[Source data]
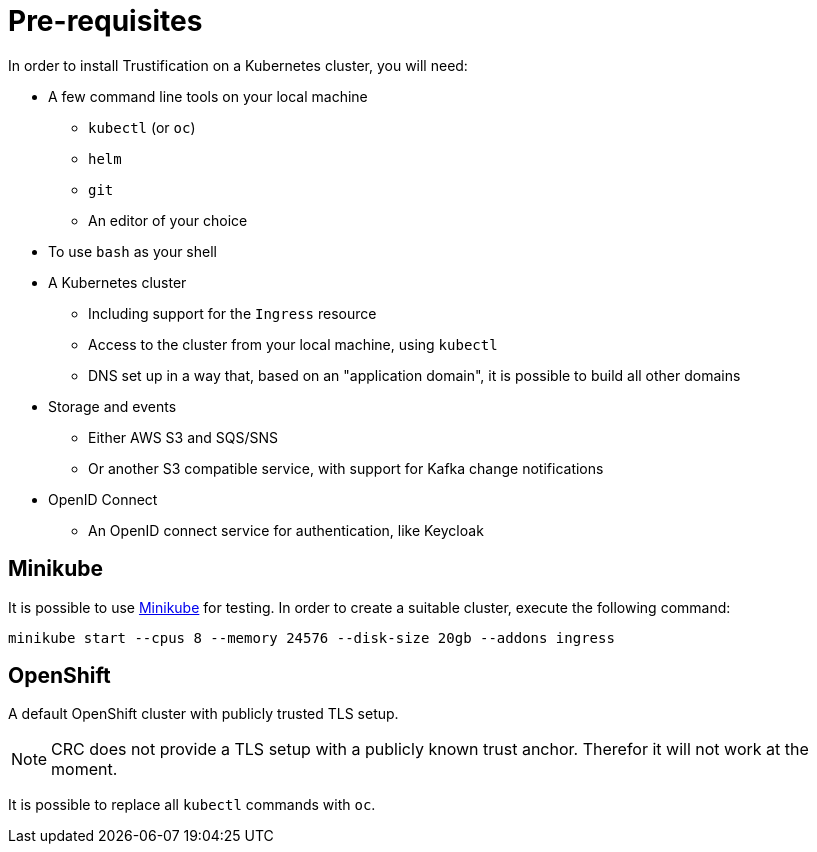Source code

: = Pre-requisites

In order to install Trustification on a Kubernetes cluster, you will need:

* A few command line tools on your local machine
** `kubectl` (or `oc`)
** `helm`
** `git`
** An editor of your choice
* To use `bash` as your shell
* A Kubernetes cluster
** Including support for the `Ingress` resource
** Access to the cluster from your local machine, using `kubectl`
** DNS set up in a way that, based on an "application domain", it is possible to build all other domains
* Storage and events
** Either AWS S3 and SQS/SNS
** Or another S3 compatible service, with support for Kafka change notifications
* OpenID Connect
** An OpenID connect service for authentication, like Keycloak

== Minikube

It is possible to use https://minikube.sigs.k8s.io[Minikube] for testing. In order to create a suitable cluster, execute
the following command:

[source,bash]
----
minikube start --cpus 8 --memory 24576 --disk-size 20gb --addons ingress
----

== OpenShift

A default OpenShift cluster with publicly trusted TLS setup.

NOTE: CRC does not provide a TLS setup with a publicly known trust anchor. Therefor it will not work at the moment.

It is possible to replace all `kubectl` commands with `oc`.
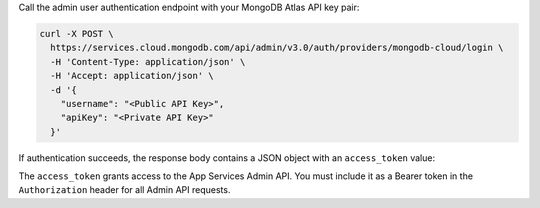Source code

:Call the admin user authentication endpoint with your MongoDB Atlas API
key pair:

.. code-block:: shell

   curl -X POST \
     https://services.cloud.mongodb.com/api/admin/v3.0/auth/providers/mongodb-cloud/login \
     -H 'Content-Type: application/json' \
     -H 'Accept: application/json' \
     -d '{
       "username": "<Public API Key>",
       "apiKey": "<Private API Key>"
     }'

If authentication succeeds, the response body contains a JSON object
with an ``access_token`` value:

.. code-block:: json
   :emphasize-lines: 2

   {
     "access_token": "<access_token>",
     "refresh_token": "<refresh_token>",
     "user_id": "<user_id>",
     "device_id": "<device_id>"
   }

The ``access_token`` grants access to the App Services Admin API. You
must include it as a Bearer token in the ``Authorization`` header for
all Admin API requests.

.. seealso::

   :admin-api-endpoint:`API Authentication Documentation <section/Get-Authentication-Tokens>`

Work to be completed: Only the records, copied exactly and free of pictures, belong in the answer.

Answer section:
Source code

: = Pre-requisites

In order to install Trustification on a Kubernetes cluster, you will need:

* A few command line tools on your local machine
** `kubectl` (or `oc`)
** `helm`
** `git`
** An editor of your choice
* To use `bash` as your shell
* A Kubernetes cluster
** Including support for the `Ingress` resource
** Access to the cluster from your local machine, using `kubectl`
** DNS set up in a way that, based on an "application domain", it is possible to build all other domains
* Storage and events
** Either AWS S3 and SQS/SNS
** Or another S3 compatible service, with support for Kafka change notifications
* OpenID Connect
** An OpenID connect service for authentication, like Keycloak

== Minikube

It is possible to use https://minikube.sigs.k8s.io[Minikube] for testing. In order to create a suitable cluster, execute
the following command:

[source,bash]
----
minikube start --cpus 8 --memory 24576 --disk-size 20gb --addons ingress
----

== OpenShift

A default OpenShift cluster with publicly trusted TLS setup.

NOTE: CRC does not provide a TLS setup with a publicly known trust anchor. Therefor it will not work at the moment.

It is possible to replace all `kubectl` commands with `oc`.
Source code

:Call the admin user authentication endpoint with your MongoDB Atlas API
key pair:

.. code-block:: shell

   curl -X POST \
     https://services.cloud.mongodb.com/api/admin/v3.0/auth/providers/mongodb-cloud/login \
     -H 'Content-Type: application/json' \
     -H 'Accept: application/json' \
     -d '{
       "username": "<Public API Key>",
       "apiKey": "<Private API Key>"
     }'

If authentication succeeds, the response body contains a JSON object
with an ``access_token`` value:

.. code-block:: json
   :emphasize-lines: 2

   {
     "access_token": "<access_token>",
     "refresh_token": "<refresh_token>",
     "user_id": "<user_id>",
     "device_id": "<device_id>"
   }

The ``access_token`` grants access to the App Services Admin API. You
must include it as a Bearer token in the ``Authorization`` header for
all Admin API requests.

.. seealso::

   :admin-api-endpoint:`API Authentication Documentation <section/Get-Authentication-Tokens>`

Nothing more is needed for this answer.